--- START ---
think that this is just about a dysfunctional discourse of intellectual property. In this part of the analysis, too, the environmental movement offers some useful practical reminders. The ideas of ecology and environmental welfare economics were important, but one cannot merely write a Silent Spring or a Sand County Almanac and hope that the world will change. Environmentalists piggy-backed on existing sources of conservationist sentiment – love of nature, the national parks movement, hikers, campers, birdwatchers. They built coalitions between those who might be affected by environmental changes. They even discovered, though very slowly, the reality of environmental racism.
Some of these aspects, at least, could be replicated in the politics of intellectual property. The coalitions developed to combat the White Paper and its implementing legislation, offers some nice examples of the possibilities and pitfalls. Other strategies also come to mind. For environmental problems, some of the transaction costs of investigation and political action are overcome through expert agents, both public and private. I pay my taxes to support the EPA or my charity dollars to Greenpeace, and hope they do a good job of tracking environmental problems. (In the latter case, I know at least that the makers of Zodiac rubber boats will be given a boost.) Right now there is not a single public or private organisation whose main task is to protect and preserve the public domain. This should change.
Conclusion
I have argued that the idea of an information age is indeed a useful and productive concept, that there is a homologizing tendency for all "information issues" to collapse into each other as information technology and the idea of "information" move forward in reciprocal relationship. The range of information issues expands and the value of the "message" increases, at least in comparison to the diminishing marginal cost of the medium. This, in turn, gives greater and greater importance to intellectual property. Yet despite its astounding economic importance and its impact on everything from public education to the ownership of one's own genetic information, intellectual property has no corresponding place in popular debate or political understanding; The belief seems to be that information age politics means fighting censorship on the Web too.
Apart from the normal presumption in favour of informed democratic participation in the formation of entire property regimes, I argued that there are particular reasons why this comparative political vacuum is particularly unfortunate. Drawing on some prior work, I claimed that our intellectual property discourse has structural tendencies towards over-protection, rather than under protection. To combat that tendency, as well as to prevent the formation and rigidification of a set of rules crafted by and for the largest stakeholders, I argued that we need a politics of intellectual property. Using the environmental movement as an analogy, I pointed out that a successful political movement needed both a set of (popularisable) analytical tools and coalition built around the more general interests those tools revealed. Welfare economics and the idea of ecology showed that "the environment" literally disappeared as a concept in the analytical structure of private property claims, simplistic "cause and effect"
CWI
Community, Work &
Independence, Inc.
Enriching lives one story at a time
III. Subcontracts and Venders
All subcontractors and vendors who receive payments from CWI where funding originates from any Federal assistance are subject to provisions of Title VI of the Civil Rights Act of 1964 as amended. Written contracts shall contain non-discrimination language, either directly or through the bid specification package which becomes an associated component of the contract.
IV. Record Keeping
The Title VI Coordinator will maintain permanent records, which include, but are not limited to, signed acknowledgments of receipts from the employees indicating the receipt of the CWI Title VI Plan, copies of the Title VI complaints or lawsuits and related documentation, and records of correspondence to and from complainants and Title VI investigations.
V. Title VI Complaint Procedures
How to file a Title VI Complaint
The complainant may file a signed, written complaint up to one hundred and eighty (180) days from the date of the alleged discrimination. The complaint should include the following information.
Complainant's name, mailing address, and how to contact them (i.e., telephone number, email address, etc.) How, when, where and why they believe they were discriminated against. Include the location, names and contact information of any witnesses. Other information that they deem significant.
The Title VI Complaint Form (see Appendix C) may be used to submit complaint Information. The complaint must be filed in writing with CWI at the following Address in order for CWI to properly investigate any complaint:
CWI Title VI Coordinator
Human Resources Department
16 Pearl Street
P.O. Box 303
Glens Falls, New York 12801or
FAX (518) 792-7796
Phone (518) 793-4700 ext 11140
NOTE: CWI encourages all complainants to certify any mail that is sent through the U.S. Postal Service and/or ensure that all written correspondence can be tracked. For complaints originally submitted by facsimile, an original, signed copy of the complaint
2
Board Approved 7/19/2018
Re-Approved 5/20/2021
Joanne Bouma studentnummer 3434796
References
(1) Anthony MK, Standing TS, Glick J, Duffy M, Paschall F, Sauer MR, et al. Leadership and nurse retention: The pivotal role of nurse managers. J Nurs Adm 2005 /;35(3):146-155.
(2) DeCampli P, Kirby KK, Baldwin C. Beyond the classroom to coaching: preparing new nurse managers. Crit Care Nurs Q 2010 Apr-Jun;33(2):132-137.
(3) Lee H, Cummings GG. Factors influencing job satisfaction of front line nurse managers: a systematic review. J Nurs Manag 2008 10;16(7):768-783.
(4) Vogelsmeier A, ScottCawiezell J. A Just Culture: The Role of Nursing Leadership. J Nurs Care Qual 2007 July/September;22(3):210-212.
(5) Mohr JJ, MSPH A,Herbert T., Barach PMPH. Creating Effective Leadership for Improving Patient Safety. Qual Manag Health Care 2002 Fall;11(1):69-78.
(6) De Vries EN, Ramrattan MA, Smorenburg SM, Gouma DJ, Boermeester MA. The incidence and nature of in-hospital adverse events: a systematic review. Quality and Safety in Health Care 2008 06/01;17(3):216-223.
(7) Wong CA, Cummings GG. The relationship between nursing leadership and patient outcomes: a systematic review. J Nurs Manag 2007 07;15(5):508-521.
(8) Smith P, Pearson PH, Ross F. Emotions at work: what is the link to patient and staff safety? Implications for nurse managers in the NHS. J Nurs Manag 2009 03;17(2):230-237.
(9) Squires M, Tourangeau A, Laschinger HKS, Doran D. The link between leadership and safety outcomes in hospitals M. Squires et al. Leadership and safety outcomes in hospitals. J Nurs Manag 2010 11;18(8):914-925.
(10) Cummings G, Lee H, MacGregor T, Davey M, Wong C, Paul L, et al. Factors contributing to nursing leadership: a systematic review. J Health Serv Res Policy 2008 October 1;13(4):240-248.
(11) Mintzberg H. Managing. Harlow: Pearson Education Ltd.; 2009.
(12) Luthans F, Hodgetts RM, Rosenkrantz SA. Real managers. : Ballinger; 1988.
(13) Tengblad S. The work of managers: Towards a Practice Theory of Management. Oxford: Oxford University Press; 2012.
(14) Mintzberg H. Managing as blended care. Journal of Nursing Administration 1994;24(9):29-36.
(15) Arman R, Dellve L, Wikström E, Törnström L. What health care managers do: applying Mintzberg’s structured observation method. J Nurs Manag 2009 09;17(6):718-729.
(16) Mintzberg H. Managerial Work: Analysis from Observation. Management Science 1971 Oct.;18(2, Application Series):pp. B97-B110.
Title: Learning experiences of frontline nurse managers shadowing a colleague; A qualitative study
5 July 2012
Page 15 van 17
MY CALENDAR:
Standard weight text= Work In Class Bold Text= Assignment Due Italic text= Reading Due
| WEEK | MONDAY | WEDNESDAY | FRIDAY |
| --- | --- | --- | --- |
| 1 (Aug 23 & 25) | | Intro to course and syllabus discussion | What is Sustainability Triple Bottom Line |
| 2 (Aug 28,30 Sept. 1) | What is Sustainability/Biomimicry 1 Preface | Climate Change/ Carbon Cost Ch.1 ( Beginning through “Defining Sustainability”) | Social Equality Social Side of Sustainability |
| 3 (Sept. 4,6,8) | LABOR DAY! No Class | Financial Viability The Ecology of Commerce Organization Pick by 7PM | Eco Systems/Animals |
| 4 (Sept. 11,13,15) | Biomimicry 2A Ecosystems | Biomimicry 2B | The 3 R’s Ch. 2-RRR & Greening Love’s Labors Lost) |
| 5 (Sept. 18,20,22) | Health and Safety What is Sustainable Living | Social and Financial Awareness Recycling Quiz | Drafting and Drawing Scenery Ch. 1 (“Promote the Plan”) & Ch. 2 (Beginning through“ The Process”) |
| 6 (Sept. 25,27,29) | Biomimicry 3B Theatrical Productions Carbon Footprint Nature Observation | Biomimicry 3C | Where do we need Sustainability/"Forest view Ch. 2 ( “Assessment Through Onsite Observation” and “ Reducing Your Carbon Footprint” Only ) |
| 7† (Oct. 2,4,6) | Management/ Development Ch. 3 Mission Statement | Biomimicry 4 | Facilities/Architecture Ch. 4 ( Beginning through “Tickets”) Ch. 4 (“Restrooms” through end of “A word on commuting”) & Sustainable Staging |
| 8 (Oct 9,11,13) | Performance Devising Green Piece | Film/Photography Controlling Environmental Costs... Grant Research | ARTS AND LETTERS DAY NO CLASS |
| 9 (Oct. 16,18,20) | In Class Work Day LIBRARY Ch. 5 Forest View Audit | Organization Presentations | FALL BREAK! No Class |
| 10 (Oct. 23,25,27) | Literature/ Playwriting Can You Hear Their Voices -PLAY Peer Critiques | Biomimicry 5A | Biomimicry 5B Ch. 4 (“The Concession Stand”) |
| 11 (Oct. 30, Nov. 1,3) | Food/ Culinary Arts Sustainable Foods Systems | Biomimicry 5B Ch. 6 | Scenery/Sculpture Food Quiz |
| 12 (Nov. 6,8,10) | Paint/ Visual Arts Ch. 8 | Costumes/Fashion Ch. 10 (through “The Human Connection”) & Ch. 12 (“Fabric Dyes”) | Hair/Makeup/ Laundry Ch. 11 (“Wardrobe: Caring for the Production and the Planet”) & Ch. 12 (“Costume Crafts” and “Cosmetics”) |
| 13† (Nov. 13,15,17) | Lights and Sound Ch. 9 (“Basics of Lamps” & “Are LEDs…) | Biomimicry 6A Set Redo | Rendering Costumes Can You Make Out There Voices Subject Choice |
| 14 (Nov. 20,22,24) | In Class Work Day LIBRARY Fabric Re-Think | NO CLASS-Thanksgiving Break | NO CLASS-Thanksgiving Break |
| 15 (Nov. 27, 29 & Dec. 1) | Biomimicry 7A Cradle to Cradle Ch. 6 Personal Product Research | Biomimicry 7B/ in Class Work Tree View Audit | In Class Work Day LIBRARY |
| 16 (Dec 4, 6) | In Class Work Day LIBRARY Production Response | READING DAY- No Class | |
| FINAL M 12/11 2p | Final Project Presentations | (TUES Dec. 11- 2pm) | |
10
--- END ---
**DIRECTIONS FOR THIS TASK**
Please show every line above that includes the word "those".

**RESULT BELOW**
think that this is just about a dysfunctional discourse of intellectual property. In this part of the analysis, too, the environmental movement offers some useful practical reminders. The ideas of ecology and environmental welfare economics were important, but one cannot merely write a Silent Spring or a Sand County Almanac and hope that the world will change. Environmentalists piggy-backed on existing sources of conservationist sentiment – love of nature, the national parks movement, hikers, campers, birdwatchers. They built coalitions between those who might be affected by environmental changes. They even discovered, though very slowly, the reality of environmental racism.
Apart from the normal presumption in favour of informed democratic participation in the formation of entire property regimes, I argued that there are particular reasons why this comparative political vacuum is particularly unfortunate. Drawing on some prior work, I claimed that our intellectual property discourse has structural tendencies towards over-protection, rather than under protection. To combat that tendency, as well as to prevent the formation and rigidification of a set of rules crafted by and for the largest stakeholders, I argued that we need a politics of intellectual property. Using the environmental movement as an analogy, I pointed out that a successful political movement needed both a set of (popularisable) analytical tools and coalition built around the more general interests those tools revealed. Welfare economics and the idea of ecology showed that "the environment" literally disappeared as a concept in the analytical structure of private property claims, simplistic "cause and effect"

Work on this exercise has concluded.